Yudong Chen, Srinadh Bhojanapalli, Sujay Sanghavi, Rachel Ward.
Year: 2015, Volume: 16, Issue: 94, Pages: 2999−3034
Matrix completion, i.e., the exact and provable recovery of a low-rank matrix from a small subset of its elements, is currently only known to be possible if the matrix satisfies a restrictive structural constraint---known as incoherence---on its row and column spaces. In these cases, the subset of elements is assumed to be sampled uniformly at random. In this paper, we show that any rank-$ r $ $ n$-by-$ n $ matrix can be exactly recovered from as few as $O(nr \log^2 n)$ randomly chosen elements, provided this random choice is made according to a specific biased distribution suitably dependent on the coherence structure of the matrix: the probability of any element being sampled should be at least a constant times the sum of the leverage scores of the corresponding row and column. Moreover, we prove that this specific form of sampling is nearly necessary, in a natural precise sense; this implies that many other perhaps more intuitive sampling schemes fail. We further establish three ways to use the above result for the setting when leverage scores are not known a priori. (a) We describe a provably-correct sampling strategy for the case when only the column space is incoherent and no assumption or knowledge of the row space is required. (b) We propose a two-phase sampling procedure for general matrices that first samples to estimate leverage scores followed by sampling for exact recovery.
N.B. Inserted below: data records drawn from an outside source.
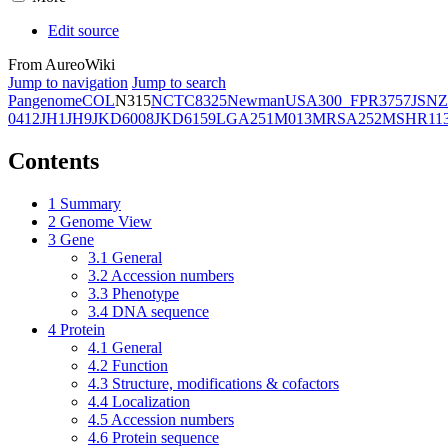
Edit source
From AureoWiki
Jump to navigation
Jump to search
Pangenome
COL
N315
NCTC8325
Newman
USA300_FPR3757
JSNZ
0412
JH1
JH9
JKD6008
JKD6159
LGA251
M013
MRSA252
MSHR11
Contents
1
Summary
2
Genome View
3
Gene
3.1
General
3.2
Accession numbers
3.3
Phenotype
3.4
DNA sequence
4
Protein
4.1
General
4.2
Function
4.3
Structure, modifications & cofactors
4.4
Localization
4.5
Accession numbers
4.6
Protein sequence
These two approaches assume control over the sampling procedure. (c) By using our main theorem in a reverse direction, we provide an analysis showing the advantages of the (empirically successful) weighted nuclear/trace-norm minimization approach over the vanilla un- weighted formulation given non-uniformly distributed observed elements. This approach does not require controlled sampling or knowledge of the leverage scores.